▶ [Assignment] Rewrite the part of the commit message below about sudo and signal handling that begins at the words "proc.terminate() is more" and stops after "its remote-fw-service.py parent.", using "process tree" in place of "process group".

It's best practice to run as little code as possible as root (especially
when listening to network ports). When not itself running as root
already, remote-fw-service.py has always tried to invoke cavstool.py
with "sudo". Unfortunately this looks like it never worked; at least not
on Ubuntu 22 where this commit was tested. Moreover it did not fail
immediately but mysteriously timed out without any useful error message.
- The first, most obvious bug was that "sudo" does not propagate
SIGKILL (and a few other signals), see "man sudo". Compare:
```
$ sudo sleep 30 &
$ kill $! # sudo propagates the TERM signal and sleep is terminated
$ sudo sleep 30 & sudoPID=$!
$ kill -KILL $sudoPID
$ ps xfao pid,ppid,pgid,sid,comm | grep -C 5 -e PID -e sleep -e sudo
```
Fix this by invoking proc.terminate() first before proc.kill().
proc.terminate() is more "polite" with cavstool even when not using
sudo.
- Second issue: when signals are sent to sudo, strace shows that its
signal handler invokes `getpgid()` and then ignores signals coming from
its own process group. `man sudo` states: "sudo will not relay signals
that were sent by the command it is running...", which seems related.
`start_new_session=True` option moves sudo to a different PGID which
stops sudo from ignoring signals from its remote-fw-service.py parent.

▶ [Records supplied]
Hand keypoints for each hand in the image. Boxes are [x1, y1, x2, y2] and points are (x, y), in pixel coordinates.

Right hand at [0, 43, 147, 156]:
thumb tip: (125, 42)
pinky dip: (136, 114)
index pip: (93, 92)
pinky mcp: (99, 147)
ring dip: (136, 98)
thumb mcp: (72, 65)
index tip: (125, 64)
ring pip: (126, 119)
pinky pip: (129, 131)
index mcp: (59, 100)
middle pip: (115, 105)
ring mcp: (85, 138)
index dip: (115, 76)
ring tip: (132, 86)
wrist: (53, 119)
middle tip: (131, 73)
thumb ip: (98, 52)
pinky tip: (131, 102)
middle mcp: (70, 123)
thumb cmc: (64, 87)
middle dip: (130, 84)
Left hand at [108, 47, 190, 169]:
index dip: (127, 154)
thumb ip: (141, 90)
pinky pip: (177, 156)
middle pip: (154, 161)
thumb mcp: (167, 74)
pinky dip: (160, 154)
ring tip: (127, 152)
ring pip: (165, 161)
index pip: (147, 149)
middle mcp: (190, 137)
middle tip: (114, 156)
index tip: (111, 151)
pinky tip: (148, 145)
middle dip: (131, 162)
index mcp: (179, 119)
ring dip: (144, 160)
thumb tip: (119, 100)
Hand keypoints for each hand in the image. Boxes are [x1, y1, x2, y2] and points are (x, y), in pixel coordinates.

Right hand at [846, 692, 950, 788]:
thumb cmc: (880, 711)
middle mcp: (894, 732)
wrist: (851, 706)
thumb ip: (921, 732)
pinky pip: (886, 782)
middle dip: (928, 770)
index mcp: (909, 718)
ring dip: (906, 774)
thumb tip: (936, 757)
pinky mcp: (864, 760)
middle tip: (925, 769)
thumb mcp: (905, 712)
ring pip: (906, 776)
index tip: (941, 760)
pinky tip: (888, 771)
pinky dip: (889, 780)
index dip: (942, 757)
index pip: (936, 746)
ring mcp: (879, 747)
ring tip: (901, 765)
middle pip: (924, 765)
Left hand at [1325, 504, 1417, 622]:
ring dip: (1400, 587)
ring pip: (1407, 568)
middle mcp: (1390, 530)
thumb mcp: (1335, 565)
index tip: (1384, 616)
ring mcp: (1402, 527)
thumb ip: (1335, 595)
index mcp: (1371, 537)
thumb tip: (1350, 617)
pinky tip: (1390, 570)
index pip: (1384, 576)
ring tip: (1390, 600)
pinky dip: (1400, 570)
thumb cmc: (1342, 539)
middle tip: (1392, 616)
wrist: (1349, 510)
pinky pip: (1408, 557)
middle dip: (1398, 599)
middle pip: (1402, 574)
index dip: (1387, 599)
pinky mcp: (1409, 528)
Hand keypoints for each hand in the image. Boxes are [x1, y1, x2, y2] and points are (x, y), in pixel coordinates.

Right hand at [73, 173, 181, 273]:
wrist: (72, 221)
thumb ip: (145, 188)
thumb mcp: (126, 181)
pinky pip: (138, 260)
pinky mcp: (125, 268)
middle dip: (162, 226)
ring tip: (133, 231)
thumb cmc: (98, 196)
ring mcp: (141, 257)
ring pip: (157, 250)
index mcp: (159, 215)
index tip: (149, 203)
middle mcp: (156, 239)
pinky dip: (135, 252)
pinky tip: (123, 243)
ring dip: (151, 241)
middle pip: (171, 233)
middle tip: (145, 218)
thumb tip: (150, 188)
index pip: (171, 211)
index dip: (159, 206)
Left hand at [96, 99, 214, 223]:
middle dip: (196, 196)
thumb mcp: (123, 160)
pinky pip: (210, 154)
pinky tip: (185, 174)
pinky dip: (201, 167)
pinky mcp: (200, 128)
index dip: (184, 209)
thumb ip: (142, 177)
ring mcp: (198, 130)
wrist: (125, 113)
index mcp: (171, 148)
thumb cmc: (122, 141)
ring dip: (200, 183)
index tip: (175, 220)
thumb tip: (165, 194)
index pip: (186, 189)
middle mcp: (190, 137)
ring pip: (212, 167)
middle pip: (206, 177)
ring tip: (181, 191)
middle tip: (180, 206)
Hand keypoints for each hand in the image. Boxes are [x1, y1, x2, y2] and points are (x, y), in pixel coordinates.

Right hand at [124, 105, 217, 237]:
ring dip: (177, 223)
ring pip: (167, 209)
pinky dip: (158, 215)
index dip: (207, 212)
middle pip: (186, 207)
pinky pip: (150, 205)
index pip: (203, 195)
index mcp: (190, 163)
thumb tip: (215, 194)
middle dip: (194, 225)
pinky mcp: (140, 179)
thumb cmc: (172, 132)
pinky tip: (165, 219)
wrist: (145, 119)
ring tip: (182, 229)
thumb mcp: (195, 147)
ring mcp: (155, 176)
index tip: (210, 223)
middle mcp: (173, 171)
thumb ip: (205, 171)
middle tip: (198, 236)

▶ [Response area]
proc.terminate() is more "polite" with cavstool even when not using
sudo.
- Second issue: when signals are sent to sudo, strace shows that its
signal handler invokes `getpgid()` and then ignores signals coming from
its own process tree. `man sudo` states: "sudo will not relay signals
that were sent by the command it is running...", which seems related.
`start_new_session=True` option moves sudo to a different PGID which
stops sudo from ignoring signals from its remote-fw-service.py parent.